The CR puts in sharp focus the new House majority's obsession with re-imposing the anti-home-rule riders Norton got removed during the last four years of Democratic control, as well as a hard-line approach that does not accept beneficial compromises. Last week, House Republicans denied Norton the right to testify at a House Judiciary subcommittee hearing on a harsh anti-choice bill with far-reaching negative consequences for the nation's women, which also contains a provision that would permanently prevent D.C. from spending its local funds on abortions for low-income residents. Norton said that the needle exchange ban the CR would re-impose "must be stopped in its tracks" because, beyond violating one of the District's lifesaving home-rule decisions, the ban was largely responsible for the District's having the highest HIV/AIDS rate in the country.

The CR is also the second attempt by House Republicans to reestablish the D.C. private school voucher program. Speaker John Boehner (R-OH) introduced a D.C. voucher bill last month, which may be the only bill he introduces this Congress. Reestablishing the voucher program for new students ignores the compromise reached last Congress to allow every child now in the program to remain until graduation, and disregards the District's thriving home-rule public charter school system, which badly needs funds to meet the demand represented by long waiting lists. "Republican support for vouchers only in the District exposes their hypocrisy on vouchers and on school choice," Norton said. "They will not bring a voucher bill for the nation to the floor because polls and referenda in the states show there is zero national support for them. Instead, Republicans single out the District and only the District, ignoring the city's unique position in the nation in affording home-rule alternatives to our public school system that almost half our parents have selected.
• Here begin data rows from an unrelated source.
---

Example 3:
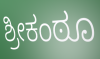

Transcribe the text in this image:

ಶ್ರೀಕಂಠೂ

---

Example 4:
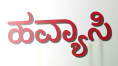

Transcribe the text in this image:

ಹವ್ಯಾಸಿ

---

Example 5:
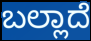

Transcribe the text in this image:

ಬಲ್ಲಾದೆ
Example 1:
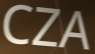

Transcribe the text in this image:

CZA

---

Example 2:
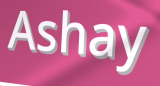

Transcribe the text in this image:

Ashay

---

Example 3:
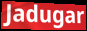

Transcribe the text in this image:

Jadugar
Residents support school choice, but they do not support Republican choices for our schools or on other issues in the CR."
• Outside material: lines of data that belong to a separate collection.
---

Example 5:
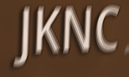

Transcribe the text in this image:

JKNC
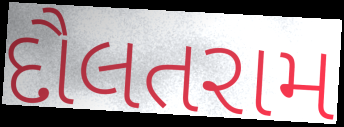
દૌલતરામ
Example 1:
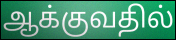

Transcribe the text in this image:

ஆக்குவதில்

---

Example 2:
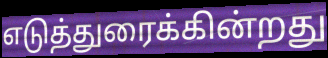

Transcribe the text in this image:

எடுத்துரைக்கின்றது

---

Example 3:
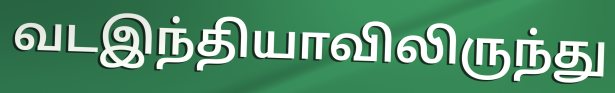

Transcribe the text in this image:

வடஇந்தியாவிலிருந்து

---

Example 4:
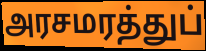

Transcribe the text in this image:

அரசமரத்துப்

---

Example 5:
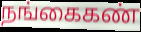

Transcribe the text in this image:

நங்கைகண்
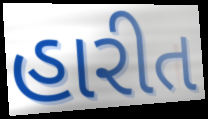
હારીત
Although the CR makes painful cuts to a modest federal contribution to the District, the bill maintains fiscal year 2010 funding levels for Norton's priorities, including her DCTAG, which has doubled college attendance here, and the Court Services and Offender Supervision Agency, which provides critical supervision and services for residents returning from prison, both of which were funded at last year's levels with no reductions. There will be a number of cuts for fiscal year 2011, however, "that hit us where it hurts," Norton said. Among them are a reduction in housing for the homeless from $17 million to $10 million, a reduction in DCWASA's combined sewer overflow program from $20 million to $10 million, and a reduction in youth services from $4 million to $0.